Problem details: Copy the lines from the line with "Rotating only on" to the line with "Answer: approximately 135°", swapping "metal pole" for "steel pole" and keeping everything else the same.

Exercise inputs:
----------

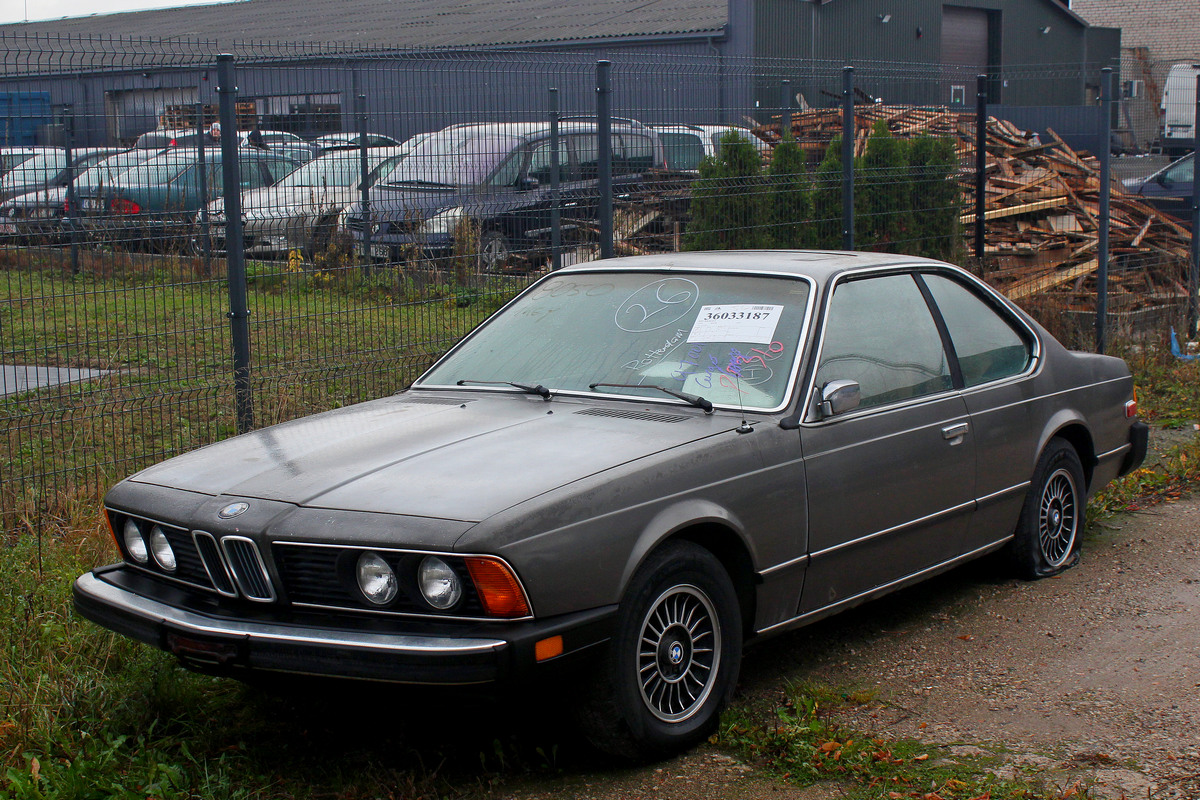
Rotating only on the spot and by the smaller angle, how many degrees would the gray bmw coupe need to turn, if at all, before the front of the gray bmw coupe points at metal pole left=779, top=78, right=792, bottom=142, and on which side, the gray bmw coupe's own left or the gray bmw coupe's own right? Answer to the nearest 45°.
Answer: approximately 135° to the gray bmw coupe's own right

----------

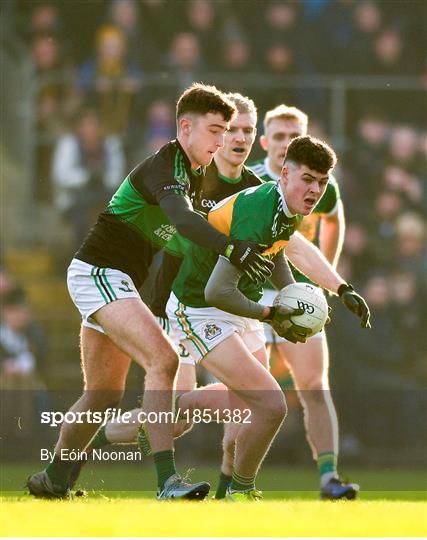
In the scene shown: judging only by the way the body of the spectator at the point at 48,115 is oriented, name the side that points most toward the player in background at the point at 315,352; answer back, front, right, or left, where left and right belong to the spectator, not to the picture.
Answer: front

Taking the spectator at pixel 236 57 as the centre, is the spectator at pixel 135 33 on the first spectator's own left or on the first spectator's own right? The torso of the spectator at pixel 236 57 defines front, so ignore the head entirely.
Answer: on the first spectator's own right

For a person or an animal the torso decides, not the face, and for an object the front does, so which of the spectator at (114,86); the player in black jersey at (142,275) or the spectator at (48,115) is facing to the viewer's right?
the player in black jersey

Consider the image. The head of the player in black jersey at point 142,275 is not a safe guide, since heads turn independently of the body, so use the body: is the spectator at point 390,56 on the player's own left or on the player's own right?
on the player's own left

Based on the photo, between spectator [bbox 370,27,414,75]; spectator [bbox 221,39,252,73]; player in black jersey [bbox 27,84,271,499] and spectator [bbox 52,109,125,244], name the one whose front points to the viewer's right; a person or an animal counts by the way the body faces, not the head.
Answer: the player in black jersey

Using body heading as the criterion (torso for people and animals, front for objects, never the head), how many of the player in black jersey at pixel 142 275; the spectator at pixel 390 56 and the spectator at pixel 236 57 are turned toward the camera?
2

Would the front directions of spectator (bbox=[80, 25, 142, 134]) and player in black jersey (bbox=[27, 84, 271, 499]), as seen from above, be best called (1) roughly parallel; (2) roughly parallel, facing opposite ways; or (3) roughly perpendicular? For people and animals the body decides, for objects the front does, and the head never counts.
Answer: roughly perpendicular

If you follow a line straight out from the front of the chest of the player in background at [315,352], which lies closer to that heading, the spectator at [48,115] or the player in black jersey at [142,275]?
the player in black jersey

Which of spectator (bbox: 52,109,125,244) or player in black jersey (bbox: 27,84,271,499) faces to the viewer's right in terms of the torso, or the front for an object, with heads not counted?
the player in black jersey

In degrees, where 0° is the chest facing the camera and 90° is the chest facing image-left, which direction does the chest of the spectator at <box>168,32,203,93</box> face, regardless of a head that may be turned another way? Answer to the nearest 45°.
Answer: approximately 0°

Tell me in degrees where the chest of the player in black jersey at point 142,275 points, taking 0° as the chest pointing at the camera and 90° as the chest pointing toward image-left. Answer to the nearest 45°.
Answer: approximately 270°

----------

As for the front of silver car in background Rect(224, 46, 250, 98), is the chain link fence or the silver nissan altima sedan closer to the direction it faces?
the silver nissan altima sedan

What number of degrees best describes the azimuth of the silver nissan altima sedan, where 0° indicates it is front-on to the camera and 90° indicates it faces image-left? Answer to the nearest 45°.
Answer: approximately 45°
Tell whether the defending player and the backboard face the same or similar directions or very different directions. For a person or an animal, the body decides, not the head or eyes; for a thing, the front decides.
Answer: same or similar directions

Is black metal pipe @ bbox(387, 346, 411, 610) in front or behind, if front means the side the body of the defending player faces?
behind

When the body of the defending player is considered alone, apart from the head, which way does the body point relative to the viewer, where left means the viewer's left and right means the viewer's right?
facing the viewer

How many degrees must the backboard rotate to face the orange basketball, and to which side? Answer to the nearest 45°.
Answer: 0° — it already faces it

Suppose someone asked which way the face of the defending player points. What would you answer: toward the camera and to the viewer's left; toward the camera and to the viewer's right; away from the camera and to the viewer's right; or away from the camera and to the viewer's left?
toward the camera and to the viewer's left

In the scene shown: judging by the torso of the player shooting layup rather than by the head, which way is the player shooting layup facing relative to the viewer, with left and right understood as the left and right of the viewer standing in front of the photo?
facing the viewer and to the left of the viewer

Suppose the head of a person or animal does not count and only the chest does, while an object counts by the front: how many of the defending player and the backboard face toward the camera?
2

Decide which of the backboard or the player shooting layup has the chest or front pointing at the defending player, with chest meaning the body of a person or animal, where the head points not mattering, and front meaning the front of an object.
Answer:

----------

Exercise output:
Rotating only on the spot and by the smaller angle, how many degrees would the gray bmw coupe need to turn, if at all, before the front of the gray bmw coupe points at steel pole left=779, top=78, right=792, bottom=142, and on which side, the gray bmw coupe's own left or the gray bmw coupe's own right? Answer to the nearest 45°.
Answer: approximately 135° to the gray bmw coupe's own right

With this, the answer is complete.